I was young then – still in the single digits – but old enough to know from humiliation. Because I was an oddity back then, and I knew that this little ritual of pop’s, it didn’t come from anything so lofty as an appreciation of biological progression, nor anything as basic as pride in his son’s struggle toward the blight of adulthood. No, the only reason my pop wanted to measure me was because I didn’t grow normally. That is, I didn’t always get taller. I was taller some years, I mean, but other years I was a little shorter – sometimes by nearly a foot. That’s just the way it was for me. And as humiliating as the whole drawn-out experience was, it’s not like I could have refused to participate. It just wasn’t the way of things. There was a hierarchy, ingrained into me from the time I knew anything.
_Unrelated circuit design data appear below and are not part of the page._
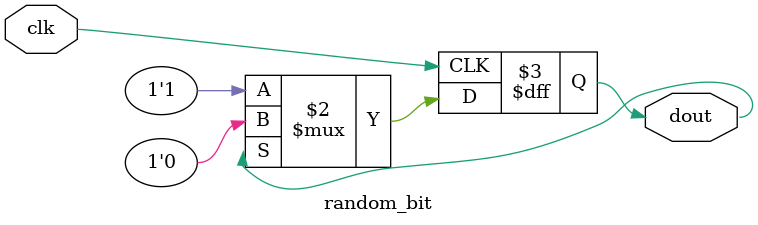
<source format=sv>
module random_bit	
 ( 
	input	logic  clk,
	output logic dout	
  ) ;

 
	
always_ff @(posedge clk) begin
		dout <= dout ? '0: '1;
	
end
 
endmodule

</source>
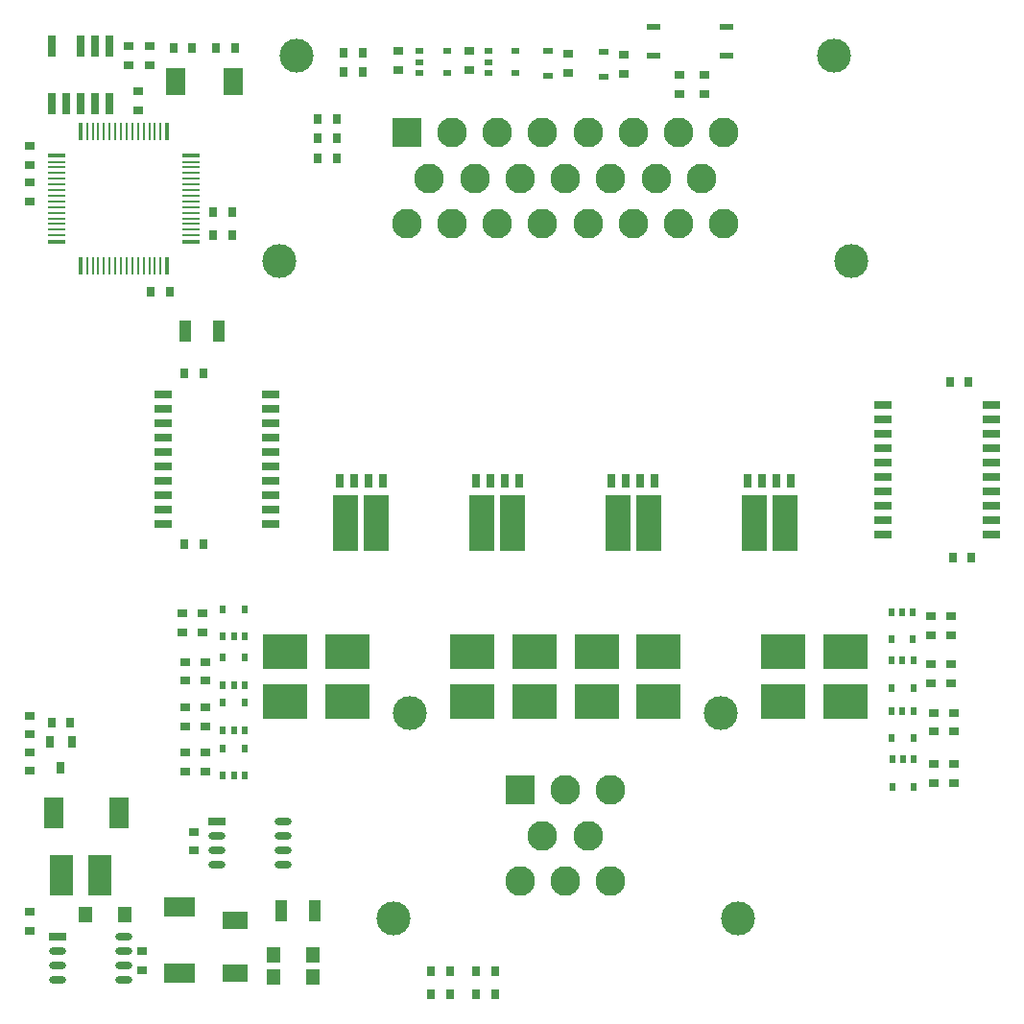
<source format=gts>
G04 #@! TF.GenerationSoftware,KiCad,Pcbnew,(2017-01-11 revision e99b79c)-master*
G04 #@! TF.CreationDate,2017-03-26T11:11:03+03:00*
G04 #@! TF.ProjectId,msb,6D73622E6B696361645F706362000000,rev?*
G04 #@! TF.FileFunction,Soldermask,Top*
G04 #@! TF.FilePolarity,Negative*
%FSLAX46Y46*%
G04 Gerber Fmt 4.6, Leading zero omitted, Abs format (unit mm)*
G04 Created by KiCad (PCBNEW (2017-01-11 revision e99b79c)-master) date Sun Mar 26 11:11:03 2017*
%MOMM*%
%LPD*%
G01*
G04 APERTURE LIST*
%ADD10C,0.100000*%
%ADD11R,0.500000X0.800000*%
%ADD12R,4.000000X3.100000*%
%ADD13R,0.939800X0.762000*%
%ADD14R,0.762000X0.939800*%
%ADD15R,0.650000X1.200000*%
%ADD16R,2.300000X5.000000*%
%ADD17R,2.700000X1.800000*%
%ADD18R,2.000000X3.600000*%
%ADD19R,1.297940X1.399540*%
%ADD20O,1.524000X0.635000*%
%ADD21R,1.524000X0.635000*%
%ADD22R,0.398780X1.498600*%
%ADD23R,0.279400X1.498600*%
%ADD24R,1.498600X0.398780*%
%ADD25R,1.498600X0.279400*%
%ADD26R,2.623820X2.623820*%
%ADD27C,2.623820*%
%ADD28C,2.999740*%
%ADD29R,1.800000X2.700000*%
%ADD30R,0.830000X0.630000*%
%ADD31R,2.179320X1.617980*%
%ADD32R,0.998220X1.899920*%
%ADD33R,0.635000X1.905000*%
%ADD34R,1.524000X0.762000*%
%ADD35R,0.800000X0.500000*%
%ADD36R,0.647700X1.049020*%
%ADD37R,1.699260X2.397760*%
%ADD38R,1.200000X0.500000*%
G04 APERTURE END LIST*
D10*
D11*
X137800000Y-113700000D03*
X138750000Y-113700000D03*
X139700000Y-113700000D03*
X139700000Y-111300000D03*
X137800000Y-111300000D03*
D12*
X159750000Y-106800000D03*
X159750000Y-111200000D03*
D13*
X134250000Y-105088200D03*
X134250000Y-103411800D03*
D14*
X156161800Y-137000000D03*
X157838200Y-137000000D03*
D13*
X134500000Y-111661800D03*
X134500000Y-113338200D03*
X134500000Y-117338200D03*
X134500000Y-115661800D03*
D14*
X161838200Y-137000000D03*
X160161800Y-137000000D03*
D11*
X137800000Y-115300000D03*
X139700000Y-115300000D03*
X139700000Y-117700000D03*
X138750000Y-117700000D03*
X137800000Y-117700000D03*
X137800000Y-109700000D03*
X138750000Y-109700000D03*
X139700000Y-109700000D03*
X139700000Y-107300000D03*
X137800000Y-107300000D03*
D15*
X151905000Y-91675000D03*
X150635000Y-91675000D03*
X149365000Y-91675000D03*
X148095000Y-91675000D03*
D16*
X151350000Y-95425000D03*
X148650000Y-95425000D03*
D11*
X137800000Y-103050000D03*
X139700000Y-103050000D03*
X139700000Y-105450000D03*
X138750000Y-105450000D03*
X137800000Y-105450000D03*
D14*
X157838200Y-135000000D03*
X156161800Y-135000000D03*
X161838200Y-135000000D03*
X160161800Y-135000000D03*
D13*
X136250000Y-111661800D03*
X136250000Y-113338200D03*
X134500000Y-109338200D03*
X134500000Y-107661800D03*
D12*
X148750000Y-111200000D03*
X148750000Y-106800000D03*
D17*
X134000000Y-135100000D03*
X134000000Y-129300000D03*
D18*
X126950000Y-126500000D03*
X123550000Y-126500000D03*
D13*
X136000000Y-105088200D03*
X136000000Y-103411800D03*
X136250000Y-117338200D03*
X136250000Y-115661800D03*
D19*
X145765300Y-135500000D03*
X142234700Y-135500000D03*
D14*
X136088200Y-82250000D03*
X134411800Y-82250000D03*
D12*
X143250000Y-106800000D03*
X143250000Y-111200000D03*
D14*
X136088200Y-97250000D03*
X134411800Y-97250000D03*
D19*
X145765300Y-133500000D03*
X142234700Y-133500000D03*
D13*
X136250000Y-109338200D03*
X136250000Y-107661800D03*
D12*
X165250000Y-111200000D03*
X165250000Y-106800000D03*
D13*
X135250000Y-124338200D03*
X135250000Y-122661800D03*
D14*
X147838200Y-61500000D03*
X146161800Y-61500000D03*
D13*
X131300000Y-55038200D03*
X131300000Y-53361800D03*
X129450000Y-53373600D03*
X129450000Y-55050000D03*
X178050000Y-55900000D03*
X178050000Y-57576400D03*
D20*
X143092000Y-121750000D03*
X143092000Y-123020000D03*
X143092000Y-124290000D03*
X143092000Y-125560000D03*
X137250000Y-125560000D03*
X137250000Y-124290000D03*
X137250000Y-123020000D03*
D21*
X137250000Y-121750000D03*
D22*
X125240000Y-72697880D03*
D23*
X125801340Y-72697880D03*
X126301720Y-72697880D03*
X126802100Y-72697880D03*
X127302480Y-72697880D03*
X127800320Y-72697880D03*
X128300700Y-72697880D03*
X128801080Y-72697880D03*
X129298920Y-72697880D03*
X129799300Y-72697880D03*
X130299680Y-72697880D03*
X130797520Y-72697880D03*
X131297900Y-72697880D03*
X131798280Y-72697880D03*
X132298660Y-72697880D03*
D22*
X132860000Y-72697880D03*
D24*
X134947880Y-70610000D03*
D25*
X134947880Y-70048660D03*
X134947880Y-69548280D03*
X134947880Y-69047900D03*
X134947880Y-68547520D03*
X134947880Y-68049680D03*
X134947880Y-67549300D03*
X134947880Y-67048920D03*
X134947880Y-66551080D03*
X134947880Y-66050700D03*
X134947880Y-65550320D03*
X134947880Y-65052480D03*
X134947880Y-64552100D03*
X134947880Y-64051720D03*
X134947880Y-63551340D03*
D24*
X134947880Y-62990000D03*
D22*
X132860000Y-60902120D03*
D23*
X132298660Y-60902120D03*
X131798280Y-60902120D03*
X131297900Y-60902120D03*
X130797520Y-60902120D03*
X130299680Y-60902120D03*
X129799300Y-60902120D03*
X129298920Y-60902120D03*
X128801080Y-60902120D03*
X128300700Y-60902120D03*
X127800320Y-60902120D03*
X127302480Y-60902120D03*
X126802100Y-60902120D03*
X126301720Y-60902120D03*
X125801340Y-60902120D03*
D22*
X125240000Y-60902120D03*
D24*
X123152120Y-62990000D03*
D25*
X123152120Y-63551340D03*
X123152120Y-64051720D03*
X123152120Y-64552100D03*
X123152120Y-65052480D03*
X123152120Y-65550320D03*
X123152120Y-66050700D03*
X123152120Y-66551080D03*
X123152120Y-67048920D03*
X123152120Y-67549300D03*
X123152120Y-68049680D03*
X123152120Y-68547520D03*
X123152120Y-69047900D03*
X123152120Y-69548280D03*
X123152120Y-70048660D03*
D24*
X123152120Y-70610000D03*
D26*
X164002040Y-119002040D03*
D27*
X168000000Y-119002040D03*
X171997960Y-119002040D03*
X166001020Y-123000000D03*
X169998980Y-123000000D03*
X164002040Y-126997960D03*
X168000000Y-126997960D03*
X171997960Y-126997960D03*
D28*
X154301780Y-112202460D03*
X181698220Y-112202460D03*
X183199360Y-130299960D03*
X152800640Y-130299960D03*
X193199340Y-72299960D03*
X142800660Y-72299960D03*
X191698200Y-54202460D03*
X144301800Y-54202460D03*
D27*
X181997940Y-68997960D03*
X177999980Y-68997960D03*
X173999480Y-68997960D03*
X169998980Y-68997960D03*
X166001020Y-68997960D03*
X162000520Y-68997960D03*
X158000020Y-68997960D03*
X154002060Y-68997960D03*
X179998960Y-65000000D03*
X175998460Y-65000000D03*
X171997960Y-65000000D03*
X168000000Y-65000000D03*
X164002040Y-65000000D03*
X160001540Y-65000000D03*
X156001040Y-65000000D03*
X181997940Y-61002040D03*
X177999980Y-61002040D03*
X173999480Y-61002040D03*
X169998980Y-61002040D03*
X166001020Y-61002040D03*
X162000520Y-61002040D03*
X158000020Y-61002040D03*
D26*
X154002060Y-61002040D03*
D13*
X120750000Y-129711800D03*
X120750000Y-131388200D03*
D29*
X122850000Y-121000000D03*
X128650000Y-121000000D03*
D14*
X122661800Y-113000000D03*
X124338200Y-113000000D03*
D13*
X120750000Y-65411800D03*
X120750000Y-67088200D03*
X120750000Y-63838200D03*
X120750000Y-62161800D03*
D14*
X131411800Y-75000000D03*
X133088200Y-75000000D03*
X136911800Y-68000000D03*
X138588200Y-68000000D03*
D13*
X130300000Y-57361800D03*
X130300000Y-59038200D03*
D14*
X137161800Y-53500000D03*
X138838200Y-53500000D03*
X133411800Y-53500000D03*
X135088200Y-53500000D03*
X203588200Y-83000000D03*
X201911800Y-83000000D03*
X202161800Y-98500000D03*
X203838200Y-98500000D03*
D13*
X202250000Y-112161800D03*
X202250000Y-113838200D03*
X202250000Y-118338200D03*
X202250000Y-116661800D03*
X202000000Y-107911800D03*
X202000000Y-109588200D03*
X202000000Y-105338200D03*
X202000000Y-103661800D03*
D30*
X171400000Y-53835000D03*
X171400000Y-56065000D03*
X166500000Y-53735000D03*
X166500000Y-55965000D03*
D31*
X138850000Y-135098700D03*
X138850000Y-130501300D03*
D19*
X129165300Y-129950000D03*
X125634700Y-129950000D03*
D13*
X120750000Y-112411800D03*
X120750000Y-114088200D03*
D32*
X134451400Y-78500000D03*
X137448600Y-78500000D03*
X145898600Y-129600000D03*
X142901400Y-129600000D03*
D33*
X127790000Y-53350000D03*
X127790000Y-58430000D03*
X126520000Y-53350000D03*
X126520000Y-58430000D03*
X125250000Y-53350000D03*
X125250000Y-58430000D03*
X123980000Y-58430000D03*
X122710000Y-53350000D03*
X122710000Y-58430000D03*
D14*
X147838200Y-59750000D03*
X146161800Y-59750000D03*
X148461800Y-55650000D03*
X150138200Y-55650000D03*
D13*
X173150000Y-55788200D03*
X173150000Y-54111800D03*
D14*
X150138200Y-53900000D03*
X148461800Y-53900000D03*
D13*
X168250000Y-55688200D03*
X168250000Y-54011800D03*
X120784274Y-115633385D03*
X120784274Y-117309785D03*
X180300000Y-57576400D03*
X180300000Y-55900000D03*
X200500000Y-113838200D03*
X200500000Y-112161800D03*
D12*
X176250000Y-111200000D03*
X176250000Y-106800000D03*
D13*
X200500000Y-116661800D03*
X200500000Y-118338200D03*
D12*
X170750000Y-106800000D03*
X170750000Y-111200000D03*
D13*
X200250000Y-109588200D03*
X200250000Y-107911800D03*
D12*
X192750000Y-106800000D03*
X192750000Y-111200000D03*
D13*
X200250000Y-105338200D03*
X200250000Y-103661800D03*
D12*
X187250000Y-106800000D03*
X187250000Y-111200000D03*
D13*
X159500000Y-55438200D03*
X159500000Y-53761800D03*
X153250000Y-55438200D03*
X153250000Y-53761800D03*
D34*
X196046340Y-84993946D03*
X196046340Y-86263946D03*
X196046340Y-87533946D03*
X196046340Y-88803946D03*
X196046340Y-90073946D03*
X196046340Y-91343946D03*
X196046340Y-92613946D03*
X196046340Y-93883946D03*
X196046340Y-95153946D03*
X196046340Y-96423946D03*
X205571340Y-96423946D03*
X205571340Y-95153946D03*
X205571340Y-93883946D03*
X205571340Y-92613946D03*
X205571340Y-91343946D03*
X205571340Y-90073946D03*
X205571340Y-88803946D03*
X205571340Y-87533946D03*
X205571340Y-86263946D03*
X205571340Y-84993946D03*
D16*
X184650000Y-95425000D03*
X187350000Y-95425000D03*
D15*
X184095000Y-91675000D03*
X185365000Y-91675000D03*
X186635000Y-91675000D03*
X187905000Y-91675000D03*
X175905000Y-91675000D03*
X174635000Y-91675000D03*
X173365000Y-91675000D03*
X172095000Y-91675000D03*
D16*
X175350000Y-95425000D03*
X172650000Y-95425000D03*
D11*
X198702755Y-112024160D03*
X197752755Y-112024160D03*
X196802755Y-112024160D03*
X196802755Y-114424160D03*
X198702755Y-114424160D03*
X198762755Y-118684160D03*
X196862755Y-118684160D03*
X196862755Y-116284160D03*
X197812755Y-116284160D03*
X198762755Y-116284160D03*
X198700000Y-107550000D03*
X197750000Y-107550000D03*
X196800000Y-107550000D03*
X196800000Y-109950000D03*
X198700000Y-109950000D03*
X198662755Y-105684160D03*
X196762755Y-105684160D03*
X196762755Y-103284160D03*
X197712755Y-103284160D03*
X198662755Y-103284160D03*
D35*
X161212755Y-53794160D03*
X161212755Y-54744160D03*
X161212755Y-55694160D03*
X163612755Y-55694160D03*
X163612755Y-53794160D03*
X157550000Y-53800000D03*
X157550000Y-55700000D03*
X155150000Y-55700000D03*
X155150000Y-54750000D03*
X155150000Y-53800000D03*
D21*
X123179000Y-131895000D03*
D20*
X123179000Y-133165000D03*
X123179000Y-134435000D03*
X123179000Y-135705000D03*
X129021000Y-135705000D03*
X129021000Y-134435000D03*
X129021000Y-133165000D03*
X129021000Y-131895000D03*
D36*
X124449960Y-114750000D03*
X122550040Y-114750000D03*
X123500000Y-117046160D03*
D37*
X138701564Y-56500000D03*
X133621564Y-56500000D03*
D13*
X130650000Y-133211800D03*
X130650000Y-134888200D03*
D38*
X182200000Y-54190000D03*
X182200000Y-51650000D03*
X175800000Y-51650000D03*
X175800000Y-54190000D03*
D34*
X142012500Y-95515000D03*
X142012500Y-94245000D03*
X142012500Y-92975000D03*
X142012500Y-91705000D03*
X142012500Y-90435000D03*
X142012500Y-89165000D03*
X142012500Y-87895000D03*
X142012500Y-86625000D03*
X142012500Y-85355000D03*
X142012500Y-84085000D03*
X132487500Y-84085000D03*
X132487500Y-85355000D03*
X132487500Y-86625000D03*
X132487500Y-87895000D03*
X132487500Y-89165000D03*
X132487500Y-90435000D03*
X132487500Y-91705000D03*
X132487500Y-92975000D03*
X132487500Y-94245000D03*
X132487500Y-95515000D03*
D15*
X163905000Y-91675000D03*
X162635000Y-91675000D03*
X161365000Y-91675000D03*
X160095000Y-91675000D03*
D16*
X163350000Y-95425000D03*
X160650000Y-95425000D03*
D14*
X136911800Y-70000000D03*
X138588200Y-70000000D03*
X146161800Y-63250000D03*
X147838200Y-63250000D03*
M02*

</source>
Those marks on the wall – each one dated – looked like a chaotic jumble of lines. And just let me be shorter by six or more inches too, I’ll tell you what. My pop would take that kind of behavior as a personal affront. “See now,” he would say. That was his way of warming up. It was the conversational equivalent of cracking your knuckles before you roll the bones. “Everyone has to do their part, and what kinda respect do you have for it? Hah?” His questions didn’t make a lick of sense to me then, but his tirades were best suffered in silence anyway. His bark was bigger than his bite, and by the end of the night even his bite would be gone.
When my grandparents died – they both went on the same day – I was quite young yet, and I recall pop pulling me onto his knee. I thought of Santa, whom I’d never been able to actually approach on account of my allergy to fake beards. Pop seemed excited though, and I was hoping that he would tell me that my grandparents weren’t really dead. My hunch, in fact, was that they had hidden themselves, and I was supposed to find them. Was that the game? Maybe pop was excited because he’d finally figured out something to do with me other than to draw lines over my head. I was close to right on that count.
“Life is a mystery,” he said to me, and I was enraptured immediately. Not because I understood what the hell he was saying, but because he wasn’t grumbling or yelling. He seemed positively inspired. “Mamsy and Papsy, they’re gone now. Like, as in dead-gone,” he went on, and my happiness flagged. “But, see, in one way they’re not gone, because when people die, son, they don’t just disappear.” I remember looking up at him – I was very, very short that year – and he nodded at me and winked. “When people die, they get tiny. Really tiny. So tiny that you could hardly even tell they was there in front of you.” And now my spirit sank. In fact I was horrified without exactly knowing why. “Like dust particles,” my pop was telling me, “floating in the air. They could be anywhere.”
And then my pop got up, shoving me off his knee, and grabbed a beer from the ice bucket.
For the next two years, as bad as my allergies got, I didn’t sneeze once. I kept my sandpaper sinuses to myself for fear of inhaling my dead dust grandparents.
And I sit here now in better health, and with a clearer understanding of things, and it occurs to me that the people who do the most talking are the ones with the least to offer. And even though I know that deep, deep down, I still catch myself, on occasion, holding my breath when someone walks by.